Text passage:
Segment Open
The time we spend chasing each type of curiosity is important. If we want to create, reading must have it’s limits, and sometimes pretty harsh limits, else we’ll be infected with others ideas about everything. Some choice quotes on this:
"When we read, another person thinks for us: we merely repeat his mental process..." "This is the case with many learned persons: they have read themselves stupid." - Arthur Schopenhauer
"Reading, after a certain age, diverts the mind too much from its creative pursuits. Any man who reads too much and uses his own brain too little falls into lazy habits of thinking" - Albert Einstein
"If you read all the time what other people have done you will think the way they thought. If you want to think new thoughts that are different, then do what a lot of creative people do - get the problem reasonably clear and then refuse to look at any answers until you've thought the problem through carefully how you would do it, how you could slightly change the problem to be the correct one. You need to keep up more to find out what the problems are than to read to find the solutions. The reading is necessary to know what is going on and what is possible. But reading to get the solutions does not seem to be the way to do great research. So I'll give you two answers. You read; but it is not the amount, it is the way you read that counts." - Dick Hamming
EDIT: On the other hand, if you first principles all your thinking and just write write write, you may spend hours on something that could be understood and moved on from in seconds. This meme explains the reading/writing spectrum quite well: https://www.reddit.com/r/memes/comments/vwq8yh/this_true/
woolion
Good list of quotes! I would add one by Nietzsche:
“Ultimately no one can hear in things―books included―more than he already knows.”
Reading can help you formalize, or put established concepts upon what you have already understood, even if only unconsciously.
I remember the gist of a quote about the need to read as much as possible in a young age to inform a Weltanschauung (world view) from which in adulthood you're supposed to build on, but can't remember any source.
Kaibeezy
Wild guess… Schopenhauer, Einstein, et al, were referring to their peers and associates, many sigmas out on the curve. I’m imagining a sensor of the larger sample reaching the “reading limit”; it would make a neutrino detector look like fireworks at a disco.
npunt
The quotes are for the most part about ideas and creativity being stifled by reading, and this can happen to anyone - it's related to the curse of knowledge and the preservation of the beginner's mind.
Reading others' ideas, especially polished ones with a lot of authority behind them, can act as a filter on one's own (delicate, barely formed) ideas. Ideas already have a difficult path into reality, and others' biases and filters are one major contributor.
I regularly choose not to read on a given subject if I have an idea I want to explore or to clarify my own thinking, and only afterwards do I consult what others have said. Usually I wind up in the same place (or a crude version of that) but sometimes I find a new insight and those are worth it!
Kaibeezy
It can happen to anyone, but does happen to you. Thank your lucky sigmas.
achow
> ..most of us after all are in the business of creating things.. If we want to create, reading must have it’s limits, and sometimes pretty harsh limits, lest we be infected with others ideas about everything.
The point perhaps is what PG is saying "A good writer will almost always discover new things in the process of writing."
Writing is creating and the process of creation is about discovery. When one is sculpting a clay, one is discovering materials and its properties, one is discovering ones emotions, and infact one could be discovering or understanding oneself (this ignoring the pre creation phase where one is discovering and studying art movements, various sculptors, their ideas and techniques...).
Segment Closed
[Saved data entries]
Segment Open
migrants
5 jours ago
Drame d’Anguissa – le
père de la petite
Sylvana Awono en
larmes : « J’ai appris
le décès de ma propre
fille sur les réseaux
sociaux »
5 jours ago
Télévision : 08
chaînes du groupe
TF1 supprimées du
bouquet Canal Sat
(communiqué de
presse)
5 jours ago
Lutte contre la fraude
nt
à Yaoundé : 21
Segment Closed
Things to do:
1. Summarize the discussion of reading and creativity in two sentences.
2. In the discussion of reading and creativity, what does the Dick Hamming quote say counts in reading?
3. Reproduce word for word the stretch of the discussion of reading and creativity from "I remember the" through "remember any source.".
Rely only on the discussion of reading and creativity, not the data.

Answers below:
1. The discussion argues that reading must be limited if we want to create, citing quotes from Schopenhauer, Einstein, and Dick Hamming, though an edit warns that reasoning everything from first principles can waste hours on what could be understood in seconds. Replies add a Nietzsche quote, propose that reading others' polished ideas can filter one's own barely formed ones, and describe writing and creation as a process of discovery.

2. Not the amount, but the way you read.

3.
I remember the gist of a quote about the need to read as much as possible in a young age to inform a Weltanschauung (world view) from which in adulthood you're supposed to build on, but can't remember any source.